New Skills for New Event-Marketing Challenges

In a recent survey of senior-level event marketers, more than one-third said they are seeking talent with new skills that their upcoming in-person and hybrid events will require. Here’s what else nearly 90 event marketers are thinking about their future events.

Author: Michelle Russell       

In July, Evolio Marketing and Lippman Connects published “Attendee Acquisition and Event Marketing Survey Report,” offering a glimpse into what 89 event marketers have on their minds and on their drawing boards as the pandemic wears on.

What is insightful about the results, said Evolio Marketing President Joe Federbush, is that they demonstrate that “many organizers and associations realize they must advance their attendee acquisition and marketing skills to be more impactful, efficient, and effective, by investing in both people and tools to maintain, grow, and attract new audiences.”

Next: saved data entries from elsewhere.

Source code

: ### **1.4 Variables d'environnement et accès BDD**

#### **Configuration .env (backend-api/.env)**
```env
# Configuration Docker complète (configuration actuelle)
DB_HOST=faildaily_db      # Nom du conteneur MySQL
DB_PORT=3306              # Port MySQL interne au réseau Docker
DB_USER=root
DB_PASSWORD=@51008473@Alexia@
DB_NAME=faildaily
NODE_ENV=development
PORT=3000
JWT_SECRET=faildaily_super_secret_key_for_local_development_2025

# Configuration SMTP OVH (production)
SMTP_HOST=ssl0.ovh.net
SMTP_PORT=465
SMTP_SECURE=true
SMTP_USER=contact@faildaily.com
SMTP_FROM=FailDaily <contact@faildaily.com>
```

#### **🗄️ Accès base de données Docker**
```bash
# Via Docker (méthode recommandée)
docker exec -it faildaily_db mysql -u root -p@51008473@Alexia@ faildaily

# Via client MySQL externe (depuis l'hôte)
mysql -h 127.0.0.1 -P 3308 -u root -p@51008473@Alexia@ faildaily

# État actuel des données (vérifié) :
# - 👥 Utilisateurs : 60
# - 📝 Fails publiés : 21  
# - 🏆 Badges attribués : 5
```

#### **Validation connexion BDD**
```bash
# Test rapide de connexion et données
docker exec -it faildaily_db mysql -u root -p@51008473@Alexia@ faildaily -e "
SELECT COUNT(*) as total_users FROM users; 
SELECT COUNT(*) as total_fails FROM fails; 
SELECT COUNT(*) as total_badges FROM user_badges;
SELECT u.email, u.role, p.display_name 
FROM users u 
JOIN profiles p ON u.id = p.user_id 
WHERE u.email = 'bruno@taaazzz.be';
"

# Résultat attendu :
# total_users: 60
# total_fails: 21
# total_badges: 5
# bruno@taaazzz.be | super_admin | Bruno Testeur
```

Nearly half of the respondents are at the director level, one out of five identified as being an executive vice president/vice president/general manager, and more than a quarter are managers. They work in a range of industries — industrial, education, consumer goods, and health care, among them.

Nine out of 10 (91 percent) held a virtual event between March 2020 and June 2021, yet only slightly more than half (54 percent) said they were successful in meeting their organizations’ objectives. Two out of five said their virtual events were somewhat successful, and 6 percent said they were unsuccessful.

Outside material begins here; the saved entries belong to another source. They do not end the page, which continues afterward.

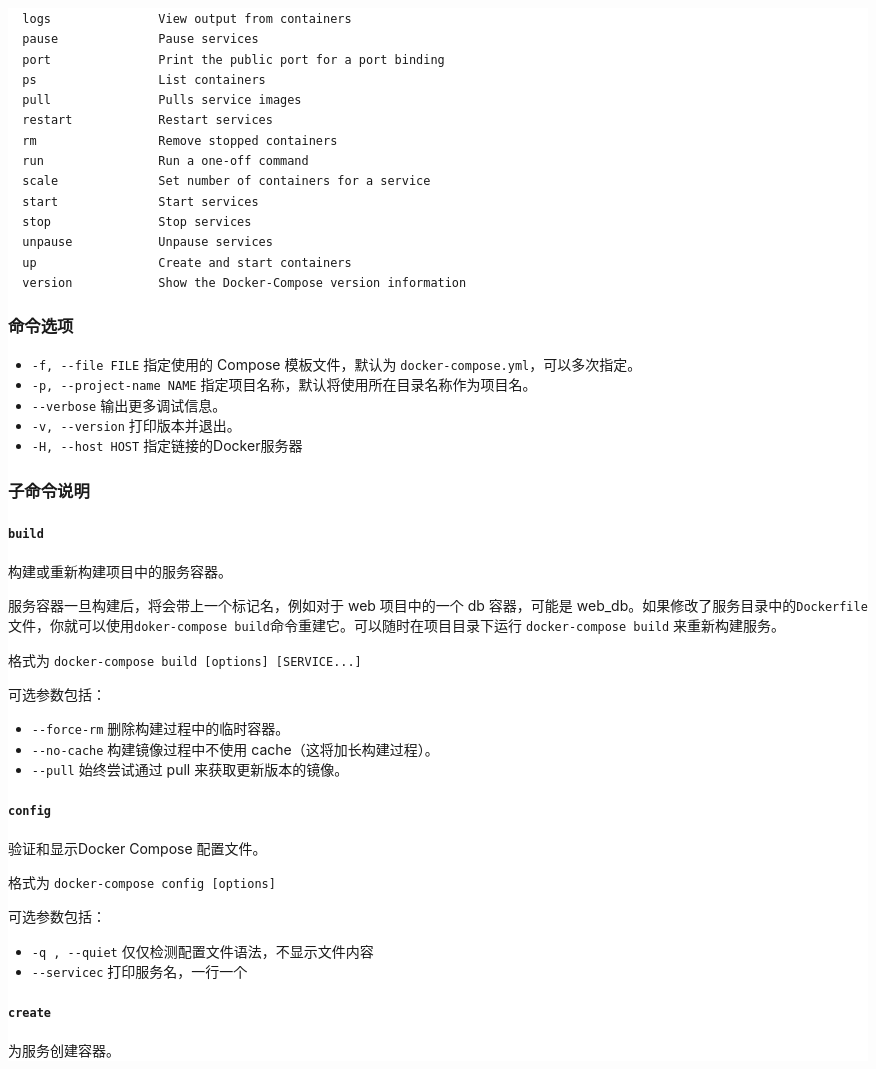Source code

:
 ```shell
  logs               View output from containers
  pause              Pause services
  port               Print the public port for a port binding
  ps                 List containers
  pull               Pulls service images
  restart            Restart services
  rm                 Remove stopped containers
  run                Run a one-off command
  scale              Set number of containers for a service
  start              Start services
  stop               Stop services
  unpause            Unpause services
  up                 Create and start containers
  version            Show the Docker-Compose version information
```

### 命令选项

- `-f, --file FILE` 指定使用的 Compose 模板文件，默认为 `docker-compose.yml`，可以多次指定。
- `-p, --project-name NAME` 指定项目名称，默认将使用所在目录名称作为项目名。
- `--verbose` 输出更多调试信息。
- `-v, --version` 打印版本并退出。
- `-H, --host HOST` 指定链接的Docker服务器

### 子命令说明

#### `build`

构建或重新构建项目中的服务容器。

服务容器一旦构建后，将会带上一个标记名，例如对于 web 项目中的一个 db 容器，可能是 web_db。如果修改了服务目录中的`Dockerfile`文件，你就可以使用`doker-compose build`命令重建它。可以随时在项目目录下运行 `docker-compose build` 来重新构建服务。

格式为 `docker-compose build [options] [SERVICE...]`

可选参数包括：

- `--force-rm` 删除构建过程中的临时容器。
- `--no-cache` 构建镜像过程中不使用 cache（这将加长构建过程）。
- `--pull` 始终尝试通过 pull 来获取更新版本的镜像。

#### `config`

验证和显示Docker Compose 配置文件。

格式为 `docker-compose config [options]`

可选参数包括：

* `-q , --quiet` 仅仅检测配置文件语法，不显示文件内容
* `--servicec` 打印服务名，一行一个

#### `create`

为服务创建容器。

Fifty-seven percent plan to hold a hybrid event in the near future, and nearly one-third said they are unsure. Eleven percent said they are not planning to incorporate an online element in their in-person event, citing costs (“twice the price to have it in person and virtually,” one respondent wrote in) as the main reason, in addition to an overall lack of effectiveness.

Future Readiness

More than 60 percent of respondents said they are well-prepared — while 22 percent think they are somewhat prepared — to handle attendee acquisition and event promotion challenges for their upcoming hybrid events. The biggest challenge, of course, is understanding the differences between online and in-person attendees, followed by developing new or improved digital marketing strategies to reach new attendees.

Not surprisingly — considering only around half of them deemed their virtual events a success — respondents are itching to bring in-person events back. More than a third of respondents plan to increase the number of in-person events they hold — and more than half plan to keep the same number of in-person events — compared to what they’ve held in the past, pre-COVID. Only one in 10 plans to cut back on the number of physical events they will hold.

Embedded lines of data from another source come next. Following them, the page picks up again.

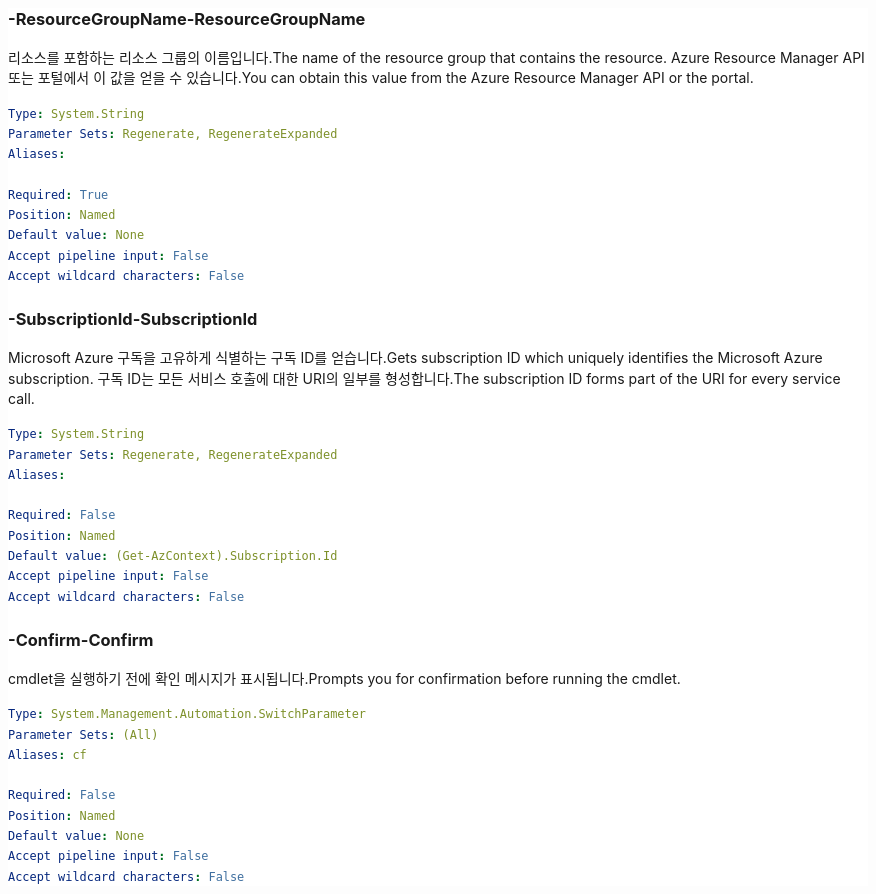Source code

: ### <span data-ttu-id="20630-130">-ResourceGroupName</span><span class="sxs-lookup"><span data-stu-id="20630-130">-ResourceGroupName</span></span>
<span data-ttu-id="20630-131">리소스를 포함하는 리소스 그룹의 이름입니다.</span><span class="sxs-lookup"><span data-stu-id="20630-131">The name of the resource group that contains the resource.</span></span>
<span data-ttu-id="20630-132">Azure Resource Manager API 또는 포털에서 이 값을 얻을 수 있습니다.</span><span class="sxs-lookup"><span data-stu-id="20630-132">You can obtain this value from the Azure Resource Manager API or the portal.</span></span>

```yaml
Type: System.String
Parameter Sets: Regenerate, RegenerateExpanded
Aliases:

Required: True
Position: Named
Default value: None
Accept pipeline input: False
Accept wildcard characters: False
```

### <span data-ttu-id="20630-133">-SubscriptionId</span><span class="sxs-lookup"><span data-stu-id="20630-133">-SubscriptionId</span></span>
<span data-ttu-id="20630-134">Microsoft Azure 구독을 고유하게 식별하는 구독 ID를 얻습니다.</span><span class="sxs-lookup"><span data-stu-id="20630-134">Gets subscription ID which uniquely identifies the Microsoft Azure subscription.</span></span>
<span data-ttu-id="20630-135">구독 ID는 모든 서비스 호출에 대한 URI의 일부를 형성합니다.</span><span class="sxs-lookup"><span data-stu-id="20630-135">The subscription ID forms part of the URI for every service call.</span></span>

```yaml
Type: System.String
Parameter Sets: Regenerate, RegenerateExpanded
Aliases:

Required: False
Position: Named
Default value: (Get-AzContext).Subscription.Id
Accept pipeline input: False
Accept wildcard characters: False
```

### <span data-ttu-id="20630-136">-Confirm</span><span class="sxs-lookup"><span data-stu-id="20630-136">-Confirm</span></span>
<span data-ttu-id="20630-137">cmdlet을 실행하기 전에 확인 메시지가 표시됩니다.</span><span class="sxs-lookup"><span data-stu-id="20630-137">Prompts you for confirmation before running the cmdlet.</span></span>

```yaml
Type: System.Management.Automation.SwitchParameter
Parameter Sets: (All)
Aliases: cf

Required: False
Position: Named
Default value: None
Accept pipeline input: False
Accept wildcard characters: False
```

Some of the new approaches to attendee acquisition, cited by a majority of respondents, will be digital and targeted marketing, email marketing automation, and social media.

Biggest Takeaways

What jumped out to Lippman Connects President Sam Lippman from the study results “was the need so many organizations have for new staff with new skill sets.”

Sam Lippman

Sam Lippman

Indeed, more than one-third (35 percent) of organizations represented in the study will be hiring staff to address new roles and skillsets for their upcoming events in such areas as digital and general marketing, data analytics, sales, technical/IT, and AV.

Lippman, producer of the Exhibition and Convention Executives Forum (ECEF) and other events for trade-show executives, sees this as a very positive sign. “These new hires,” he said, “will certainly improve how we market and produce our events — and will extend their reach.”

The fact that event marketers recognize the importance of developing new skills offers “one more proof point,” Federbush said, “of how the event industry is evolving, and that we must stay ahead of the curve — let alone keep up — in the new normal.”

Respondents who wrote in said they are seeking talent to cover such developing areas as CX (customer experience), video production, demand gen (which focuses on brand awareness and product education vs. lead generation, which is focused on converting prospects into qualified leads), and audience development — plus innovation. One respondent is seeking to hire an innovator “who [can] come up with new ideas for the organization or team,” and would be particularly helpful “at the start of a project or when the team is stuck.”

Definitely a skill for our times.

Michelle Russell is editor in chief of Convene.